Reputation: 565
I have the following, it's ignoring the lines with just # but not those with \n (empty/ just containing newline lines)
Do you know of a way I can hit two birds with one stone? I.E. if the lines don't contain more than 1 char, then delete the line..

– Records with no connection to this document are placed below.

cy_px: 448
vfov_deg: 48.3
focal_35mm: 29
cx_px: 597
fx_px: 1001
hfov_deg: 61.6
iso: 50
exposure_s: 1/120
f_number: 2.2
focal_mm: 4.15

function check_duplicates {
awk '
FNR==1{files[FILENAME]}
{if((FILENAME, $0) in a) dupsInFile[FILENAME]
else
{a[FILENAME, $0]
dups[$0] = $0 in dups ? (dups[$0] RS FILENAME) : FILENAME
count[$0]++}}
{if ($0 ~ /#/) {
delete dups[$0]
}}
#Print duplicates in more than one file
END{for(k in dups)
{if(count[k] > 1)
{print ("\n\nDuplicate line found: " k) " - In the following file(s)"
print dups[k] }}
printf "\n";
}' $SITEFILES
awk '
NR {
b[$0]++
}
$0 in b {
if ($0 ~ /#/) {
delete b[$0]
}
if (b[$0]>1) {
print ("\n\nRepeated line found: "$0) " - In the following file"
print FILENAME
delete b[$0]
}
}' $SITEFILES
}
The expected input is usually as follows.
#File Path's
/path/to/file1
/path/to/file2
/path/to/file3
/path/to/file4
#
/more/paths/to/file1
/more/paths/to/file2
/more/paths/to/file3
/more/paths/to/file4
/more/paths/to/file5
/more/paths/to/file5
In this case, /more/paths/to/file5, occurs twice, and should be flagged as such.

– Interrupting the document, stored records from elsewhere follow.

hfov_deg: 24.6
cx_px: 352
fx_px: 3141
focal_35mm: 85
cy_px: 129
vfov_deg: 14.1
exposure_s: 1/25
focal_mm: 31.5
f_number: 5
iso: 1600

However, there are also many newlines, which I'd rather ignore.
Er, it also has to be awk, I'm doing a tonne of post processing, and don't want to vary from awk for this bit, if that's okay :)
It really seems to be a bit tougher than I would have expected.
Cheers, Ben
Upvotes: 0
Views: 1211
Reputation: 26667
You can combine both the if
into a single regex.
if ($0 ~ /#|\n/) {
delete dups[$0]
}
OR
To be more specific you can write
if ($0 ~ /^#?$/) {
delete dups[$0]
}
What it does
^
Matches starting of the line.
#?
Matches one or zero #
$
Matches end of line.
So, ^$
matches empty lines and ^#$
matches lines with only #
.
Upvotes: 2